The health concerns about margarine come from the time that margarines still contained a substantial amount of trans fats. But this isn’t the case nowadays. In Europe foods are not allowed to contain more than 2 g of trans fats per 100 g of fats, unless they occur naturally. These limits were implemented in 2021, so quite recently. That’s why this point still comes up often and many people believe that butter is still significantly better.

Let’s dive into this topic for a bit so you know where the concern comes from. Trans fats (or trans fatty acids) are formed when plant-based oils are treated with hydrogen to make them solid at room temperature.

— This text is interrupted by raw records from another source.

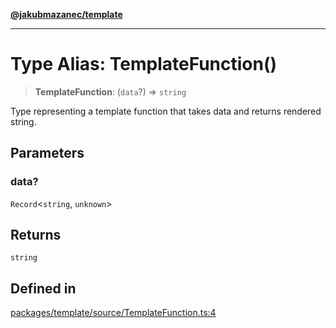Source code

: [**@jakubmazanec/template**](../README.md)

---

# Type Alias: TemplateFunction()

> **TemplateFunction**: (`data`?) => `string`

Type representing a template function that takes data and returns rendered string.

## Parameters

### data?

`Record`\<`string`, `unknown`\>

## Returns

`string`

## Defined in

[packages/template/source/TemplateFunction.ts:4](https://github.com/jakubmazanec/tools/blob/4bb343d3736e4f9f11a014de3241c6054262151e/packages/template/source/TemplateFunction.ts#L4)
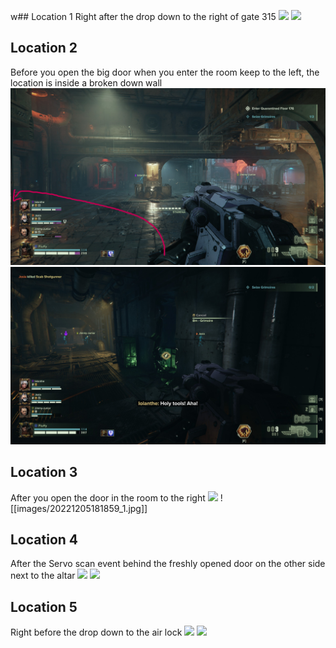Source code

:w## Location 1
Right after the drop down to the right of gate 315 
![](images/20221121230420_1_edit.jpg)
![](images/20221121230425_1.jpg)
## Location 2
Before you open the big door when you enter the room keep to the left, the location is inside a broken down wall
![](images/20221214152749_1_edit.jpg)
![](images/20221214152731_1.jpg)
## Location 3
After you open the door in the room to the right
![](images/20221121230734_1_edit.jpg)
![[images/20221205181859_1.jpg]]
## Location 4
After the Servo scan event behind the freshly opened door on the other side next to the altar
![](images/20221121231148_1_edit.jpg)
![](images/20221121231203_1.jpg)
## Location 5
Right before the drop down to the air lock
![](images/20221121220230_1.jpg)
![](images/20221121220234_1_edit.jpg)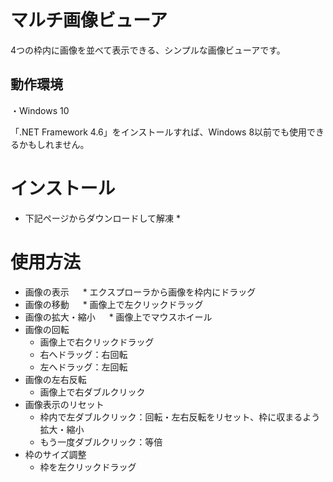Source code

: # マルチ画像ビューア

4つの枠内に画像を並べて表示できる、シンプルな画像ビューアです。


## 動作環境

・Windows 10

「.NET Framework 4.6」をインストールすれば、Windows 8以前でも使用できるかもしれません。

# インストール

* 下記ページからダウンロードして解凍
    * 

# 使用方法

* 画像の表示
　  * エクスプローラから画像を枠内にドラッグ
* 画像の移動
　  * 画像上で左クリックドラッグ
* 画像の拡大・縮小
　  * 画像上でマウスホイール
* 画像の回転
    * 画像上で右クリックドラッグ 
    * 右へドラッグ：右回転
    * 左へドラッグ：左回転
* 画像の左右反転
    * 画像上で右ダブルクリック
* 画像表示のリセット
    * 枠内で左ダブルクリック：回転・左右反転をリセット、枠に収まるよう拡大・縮小
    * もう一度ダブルクリック：等倍
* 枠のサイズ調整
    * 枠を左クリックドラッグ

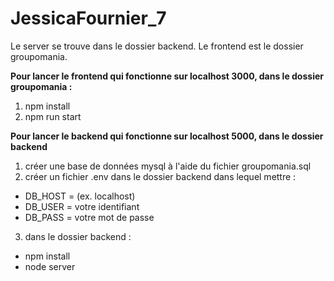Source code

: # JessicaFournier_7
Le server se trouve dans le dossier backend. Le frontend est le dossier groupomania.

**Pour lancer le frontend qui fonctionne sur localhost 3000, dans le dossier groupomania :** 
1. npm install
2. npm run start 
  
**Pour lancer le backend qui fonctionne sur localhost 5000, dans le dossier backend**
  1. créer une base de données mysql à l'aide du fichier groupomania.sql
  2. créer un fichier .env dans le dossier backend dans lequel mettre : 
- DB_HOST = (ex. localhost)
- DB_USER = votre identifiant
- DB_PASS = votre mot de passe
 3. dans le dossier backend : 
- npm install
- node server
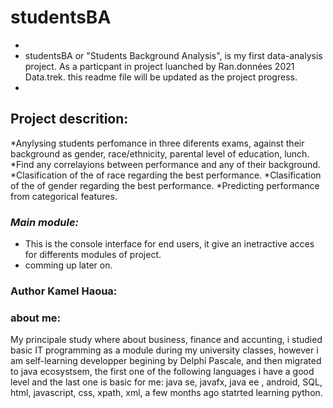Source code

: # studentsBA
*
* studentsBA or "Students Background Analysis", is my first data-analysis project. As a particpant in project luanched by Ran.données 2021 Data.trek. this readme file will be updated as the project progress.
*
## Project descrition:
 *Anylysing students perfomance in three diferents exams, against their background as gender, race/ethnicity, parental level of education, lunch.
 *Find any correlayions between performance and any of their background.
 *Clasification of the of race regarding the best performance. 
 *Clasification of the of gender regarding the best performance.
 *Predicting performance from categorical features.
### *Main module:*
* This is the console interface for end users, it give an inetractive acces for differents modules of project.
* comming up later on.
### Author Kamel Haoua:
### about me:
My principale study where about business, finance and accunting, i studied basic  IT programming as a module during my university classes, however i am self-learning developper begining by Delphi Pascale, and then migrated to java ecosystsem, the first one of the following languages i have a good level and the last one is basic for me:
java se, javafx, java ee , android, SQL, html, javascript, css, xpath,  xml,  a few months ago statrted learning python.


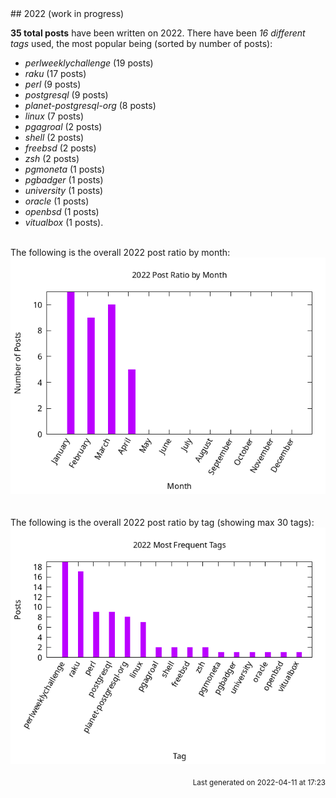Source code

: <a name="2022" />
## 2022 (work in progress)

**35 total posts** have been written on 2022.
There have been *16 different tags* used, the most
popular being (sorted by number of posts):
 
- *perlweeklychallenge* (19 posts)  
- *raku* (17 posts)  
- *perl* (9 posts)  
- *postgresql* (9 posts)  
- *planet-postgresql-org* (8 posts)  
- *linux* (7 posts)  
- *pgagroal* (2 posts)  
- *shell* (2 posts)  
- *freebsd* (2 posts)  
- *zsh* (2 posts)  
- *pgmoneta* (1 posts)  
- *pgbadger* (1 posts)  
- *university* (1 posts)  
- *oracle* (1 posts)  
- *openbsd* (1 posts)  
- *vitualbox* (1 posts).<br/>
<br/>
The following is the overall 2022 post ratio by month:
<br/>
    <center>
      <img src="/images/stats/2022-months.png" alt="2022 post ratio per month" />
    </center>
<br/>

<br/>
The following is the overall 2022 post ratio by tag (showing max 30 tags):
<br/>
  <center>
    <img src="/images/stats/2022-tags.png" alt="2022 post ratio per tag" />
  </center>
<br/>

<div align="right">
<small>
Last generated on 2022-04-11 at 17:23
</small>
</div>

<br/>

The World Health Organization states that high trans fat intake increases the risk of death from any cause by 34%, coronary heart disease deaths by 28%, and coronary heart disease by 21%. This is likely due to the following effect: trans fat increases LDL (“bad”) cholesterol levels while lowering HDL (“good”) cholesterol levels. So, it’s no wonder people were so alarmed about trans fats, and therefore also margarines, back in the days.

Animal products on the other hand, contain some trans fats that occur naturally. Milk, butter, cheese, or beef, all contained 2-9% of trans fat of the total amount of fat. Three studies were listed where butter contained 2.1, 3.1 and 4.7% of trans fat. As both margarines and butter contain some trans fats and the origin of trans fats (natural or industrial) does not seem to affect the effects in your body, one is not necessarily worse than the other.

So, looking at trans fats, there is not a clear winner between margarine and butter. But besides trans fats, butter and margarine contain a different composition of saturated and non-saturated fats. And this is important to consider for your health. While it’s acceptable to consume some saturated fats, a high amount of them increases LDL (”bad”) cholesterol and therefore increases heart diseases. And as butter contains more saturated fats than margarine, margarine is the safer choice. So not only is margarine more sustainable, it’s also healthier!

Back to my beloved croissant, it’s still fine to enjoy some butter every now and then. But for all the other moments, it might be worth using margarine (or liquid vegetable oils) instead.

Conclusion

Butter has about a 4 times bigger climate impact than margarine when we look at CO2 emissions.

Looking at the bigger picture of reducing our dairy intake, switching from butter to margarine can actually be one of the easier things to do. A lot easier than reducing the amount of cheese if you ask me. This is mostly because it’s easier to mimic the properties of butter than those of cheese!

In the Fork Ranger book you’ll find recipes with small amounts of dairy. And for example the Fenchel Risotto tastes great with margarine instead of butter.

Sometimes margarine contains palm oil but even if you use numbers that come from palm oil that caused deforestation the impact is lower than butter. In other words: while margarine might not always be deforestation-free, the land use of butter is much more damaging.

Talking about health, margarine is not (anymore) a more unhealthy choice than butter. Due to new laws regarding trans fats in margarines, they have been removed or kept at a minimum. Trans fats are at a similar level which can be found in butter. And margarine even contains less saturated fats.

So in short, margarine is a great sustainable and healthier alternative for butter.